No Harpoon jokes from the usual suspects!


----------



## nicholsong (May 26, 2009)

Wuz


----------



## tugboat (Sep 14, 2013)

I see they've got the buoyed nets rigged to keep you out of the family bathing area.


----------



## deefordog (Dec 31, 2013)

Is that the Rainbow Warrior I see coming to save a beached whale lol?


----------



## barryd (May 9, 2008)

Oh Chortle chortle! 

You two should be on the stage! Fill in the rest yersleves.


----------



## rayrecrok (Nov 21, 2008)

How long was it before you could pee standing up?.. 

As a test in the pool where we trained the new divers we had one of the ladies who was already a diver go in then ask them to get out and help on the pool side, a quick look at the chest area confirmed the ambient water temperature, we killed our self with laughter, but she never twigged what we were laughing at.. 

Naughty divers!.:wink2:0

ray.


----------



## trek (May 1, 2005)

I thought for a moment that the killer fish from the canal had got you with that big splash


----------



## Penquin (Oct 15, 2007)

rayrecrok said:


> How long was it before you could pee standing up?..
> 
> As a test in the pool where we trained the new divers we had one of the ladies who was already a diver go in then ask them to get out and help on the pool side, a quick look at the chest area confirmed the ambient water temperature, we killed our self with laughter, but she never twigged what we were laughing at..
> 
> ...


We used the same technique.....

Diving to 30m+off Bermuda wearing just a pair of swimming trunks or for the ladies a bikini was a clear way of demonstrating where the thermocline was - the layer became very clear as did it's effect....

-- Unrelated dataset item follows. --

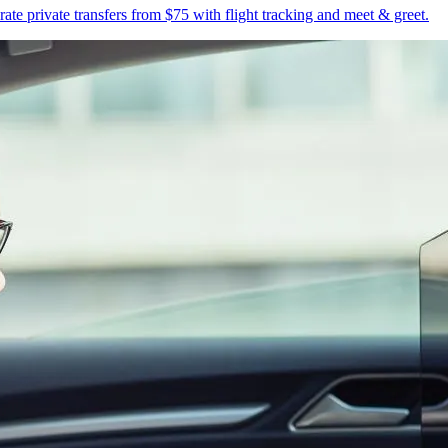
te private transfers from $75 with flight tracking and meet & greet.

and that was during a visit I made as a VERY senior Instructor who went there for a 3 week, all expenses paid trip, to teach how to teach diving - 200+ dives in the first 15 days so we had to stop diving 3 days before we could fly as our computers were having hissie fits.....

Brilliant time though and we dived on the genuine wreck that gave rise to the Jacqueline Bisset film "The Deep" with it's cargo of ampoules of morphine e EMPTY one's came back to the UK with me - the full one's did not.....






I thought Ray might remember that film..... :wink2:

Dave


----------



## bigtree (Feb 3, 2007)

Thar she blows!


----------



## Pudsey_Bear (Sep 25, 2008)

rayrecrok said:


> How long was it before you could pee standing up?..
> 
> ray.


Who says he can yet > >


----------